I used affirmations every day for months before I noticed a change. I still use affirmations daily. They’re a major part of re-programming thoughts, behaviors, and patterns.
I like to do affirmations first thing in the morning when my mind is sharpest, but everyone is different. It’s important to understand that you cannot just mindlessly say these affirmations. In order for the brain to have a new experience the body must be involved. This means as you are concentrating on the affirmations you need to imagine how it would feel if the affirmation were true. You’ll feel this in your body and in this moment the mind and body connect. Only through this connection can new pathways be formed.

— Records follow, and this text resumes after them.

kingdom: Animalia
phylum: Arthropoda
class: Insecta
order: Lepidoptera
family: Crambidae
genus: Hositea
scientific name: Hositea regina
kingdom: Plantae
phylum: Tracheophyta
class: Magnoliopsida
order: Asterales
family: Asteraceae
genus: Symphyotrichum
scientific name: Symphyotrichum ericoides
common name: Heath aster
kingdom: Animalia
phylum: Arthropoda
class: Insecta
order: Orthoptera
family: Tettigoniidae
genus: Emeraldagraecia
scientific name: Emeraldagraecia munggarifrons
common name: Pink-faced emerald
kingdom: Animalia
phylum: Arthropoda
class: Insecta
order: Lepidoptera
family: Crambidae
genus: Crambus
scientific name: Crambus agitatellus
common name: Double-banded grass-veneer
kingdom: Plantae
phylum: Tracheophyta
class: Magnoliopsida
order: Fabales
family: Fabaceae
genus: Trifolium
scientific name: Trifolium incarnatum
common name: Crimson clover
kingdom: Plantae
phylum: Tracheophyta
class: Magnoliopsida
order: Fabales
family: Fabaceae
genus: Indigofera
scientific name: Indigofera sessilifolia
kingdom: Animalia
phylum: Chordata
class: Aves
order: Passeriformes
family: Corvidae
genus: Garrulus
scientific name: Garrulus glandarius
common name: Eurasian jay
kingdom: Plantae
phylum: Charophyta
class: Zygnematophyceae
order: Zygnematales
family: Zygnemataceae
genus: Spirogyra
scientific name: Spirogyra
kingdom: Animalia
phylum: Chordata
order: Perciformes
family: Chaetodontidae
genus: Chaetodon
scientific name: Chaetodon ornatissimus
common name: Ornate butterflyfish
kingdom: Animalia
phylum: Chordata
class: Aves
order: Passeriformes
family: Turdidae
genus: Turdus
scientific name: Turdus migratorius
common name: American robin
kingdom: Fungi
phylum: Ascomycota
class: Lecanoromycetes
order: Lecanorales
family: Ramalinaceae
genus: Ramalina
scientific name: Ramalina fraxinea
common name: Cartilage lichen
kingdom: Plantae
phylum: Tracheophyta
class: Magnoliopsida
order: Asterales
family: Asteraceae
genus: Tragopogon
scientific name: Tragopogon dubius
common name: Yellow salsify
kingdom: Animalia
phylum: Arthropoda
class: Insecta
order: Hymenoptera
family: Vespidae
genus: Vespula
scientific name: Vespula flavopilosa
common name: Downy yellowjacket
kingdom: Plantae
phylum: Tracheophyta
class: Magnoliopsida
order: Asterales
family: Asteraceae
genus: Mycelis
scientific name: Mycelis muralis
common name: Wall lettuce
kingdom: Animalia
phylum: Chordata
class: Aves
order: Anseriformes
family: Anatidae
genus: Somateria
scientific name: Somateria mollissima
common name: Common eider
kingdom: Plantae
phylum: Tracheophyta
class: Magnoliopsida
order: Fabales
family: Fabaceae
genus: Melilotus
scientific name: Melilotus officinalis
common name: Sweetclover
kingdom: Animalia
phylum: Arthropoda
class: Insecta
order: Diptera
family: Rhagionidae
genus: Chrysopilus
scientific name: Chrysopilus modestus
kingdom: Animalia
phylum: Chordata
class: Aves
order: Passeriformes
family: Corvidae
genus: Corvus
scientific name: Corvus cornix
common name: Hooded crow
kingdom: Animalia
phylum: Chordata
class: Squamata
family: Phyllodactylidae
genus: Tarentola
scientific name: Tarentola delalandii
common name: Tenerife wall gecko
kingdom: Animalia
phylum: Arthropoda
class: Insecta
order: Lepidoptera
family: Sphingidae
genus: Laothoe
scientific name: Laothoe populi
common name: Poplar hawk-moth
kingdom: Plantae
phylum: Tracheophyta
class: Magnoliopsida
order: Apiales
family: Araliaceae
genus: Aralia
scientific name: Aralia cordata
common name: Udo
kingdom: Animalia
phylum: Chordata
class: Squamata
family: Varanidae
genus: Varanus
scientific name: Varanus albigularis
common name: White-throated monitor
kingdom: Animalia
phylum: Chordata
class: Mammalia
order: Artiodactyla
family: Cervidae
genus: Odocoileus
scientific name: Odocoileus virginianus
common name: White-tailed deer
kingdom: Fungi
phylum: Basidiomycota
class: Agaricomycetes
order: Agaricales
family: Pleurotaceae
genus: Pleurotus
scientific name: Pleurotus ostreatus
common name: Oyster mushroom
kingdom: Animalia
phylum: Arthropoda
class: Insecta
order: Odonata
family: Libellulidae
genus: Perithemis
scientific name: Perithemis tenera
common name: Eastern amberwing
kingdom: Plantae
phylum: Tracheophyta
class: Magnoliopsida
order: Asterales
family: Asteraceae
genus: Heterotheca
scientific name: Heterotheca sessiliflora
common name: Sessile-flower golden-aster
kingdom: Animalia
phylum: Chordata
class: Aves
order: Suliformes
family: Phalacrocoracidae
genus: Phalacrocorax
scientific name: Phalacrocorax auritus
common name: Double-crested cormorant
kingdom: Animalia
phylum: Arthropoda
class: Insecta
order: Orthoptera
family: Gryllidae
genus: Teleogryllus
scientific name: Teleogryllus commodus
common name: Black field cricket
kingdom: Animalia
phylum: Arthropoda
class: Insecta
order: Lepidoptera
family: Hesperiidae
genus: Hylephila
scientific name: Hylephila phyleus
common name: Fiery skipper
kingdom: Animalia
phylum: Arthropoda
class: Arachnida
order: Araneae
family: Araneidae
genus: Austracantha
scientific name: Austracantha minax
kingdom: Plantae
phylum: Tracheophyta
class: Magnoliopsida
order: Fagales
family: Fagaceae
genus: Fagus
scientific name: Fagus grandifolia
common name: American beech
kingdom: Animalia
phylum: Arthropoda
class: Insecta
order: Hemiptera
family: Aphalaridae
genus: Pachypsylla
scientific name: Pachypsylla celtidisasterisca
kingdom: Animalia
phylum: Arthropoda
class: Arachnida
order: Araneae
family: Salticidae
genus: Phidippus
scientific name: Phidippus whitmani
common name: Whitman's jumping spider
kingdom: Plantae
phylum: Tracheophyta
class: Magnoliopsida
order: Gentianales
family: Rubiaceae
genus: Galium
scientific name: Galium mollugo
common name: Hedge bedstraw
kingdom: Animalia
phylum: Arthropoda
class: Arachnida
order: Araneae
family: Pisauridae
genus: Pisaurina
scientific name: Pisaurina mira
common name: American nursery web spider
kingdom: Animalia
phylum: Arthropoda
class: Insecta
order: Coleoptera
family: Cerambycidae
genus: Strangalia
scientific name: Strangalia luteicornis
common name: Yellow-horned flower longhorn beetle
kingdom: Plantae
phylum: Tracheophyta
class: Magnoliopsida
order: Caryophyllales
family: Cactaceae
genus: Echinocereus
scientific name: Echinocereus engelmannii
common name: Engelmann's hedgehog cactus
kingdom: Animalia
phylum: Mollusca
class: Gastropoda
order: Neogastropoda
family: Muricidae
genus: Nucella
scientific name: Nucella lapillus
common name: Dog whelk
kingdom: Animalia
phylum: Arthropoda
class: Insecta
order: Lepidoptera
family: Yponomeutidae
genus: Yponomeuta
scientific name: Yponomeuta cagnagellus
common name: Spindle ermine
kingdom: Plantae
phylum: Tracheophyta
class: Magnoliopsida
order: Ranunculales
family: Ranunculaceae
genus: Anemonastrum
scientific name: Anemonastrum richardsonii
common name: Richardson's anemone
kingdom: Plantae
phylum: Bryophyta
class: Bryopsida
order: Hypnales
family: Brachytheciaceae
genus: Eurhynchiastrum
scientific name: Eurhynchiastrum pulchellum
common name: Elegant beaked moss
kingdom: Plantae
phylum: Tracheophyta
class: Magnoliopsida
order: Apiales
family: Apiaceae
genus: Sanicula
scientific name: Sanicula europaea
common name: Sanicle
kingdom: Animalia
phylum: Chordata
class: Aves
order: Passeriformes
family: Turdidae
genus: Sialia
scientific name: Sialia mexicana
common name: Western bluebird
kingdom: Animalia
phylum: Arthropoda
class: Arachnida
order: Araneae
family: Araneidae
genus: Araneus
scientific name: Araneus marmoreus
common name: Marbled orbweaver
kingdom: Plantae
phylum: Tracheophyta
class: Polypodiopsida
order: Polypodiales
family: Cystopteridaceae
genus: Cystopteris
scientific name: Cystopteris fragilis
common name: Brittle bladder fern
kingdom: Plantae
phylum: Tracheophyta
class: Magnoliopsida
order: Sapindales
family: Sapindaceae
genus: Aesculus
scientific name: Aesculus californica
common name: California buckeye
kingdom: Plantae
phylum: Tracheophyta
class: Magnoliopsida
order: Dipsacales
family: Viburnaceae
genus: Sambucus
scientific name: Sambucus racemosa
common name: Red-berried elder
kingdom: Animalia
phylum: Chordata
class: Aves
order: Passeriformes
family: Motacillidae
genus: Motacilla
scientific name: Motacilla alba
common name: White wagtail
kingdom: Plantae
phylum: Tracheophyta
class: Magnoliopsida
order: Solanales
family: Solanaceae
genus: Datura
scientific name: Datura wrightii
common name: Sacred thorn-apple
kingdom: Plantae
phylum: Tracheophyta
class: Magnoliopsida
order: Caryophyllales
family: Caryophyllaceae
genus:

Here is an affirmation to heal anxiety:
Take a few short breaths and consciously tell your body it’s going to completely relax. As your visualization techniques get stronger it will be easier and easier to get into this state. Do not get frustrated if you find this difficult at first. Affirmations are a practice that require repetition.
I am calmness
I am calm in all situations
I choose my reaction
I do not react, I respond
My nature is peace
I am peace
In moments where I am out of alignment I can always choose to go back to peace
I am safe, I am protected, I am awareness
My body is healing
My mind is clear
I release anxiety as a part of my identity
I am peace
I hope this this guide and my own story helps you on your own journey of healing. You are powerful, capable, and whole. Suffering with anxiety does not have to be a lifetime battle.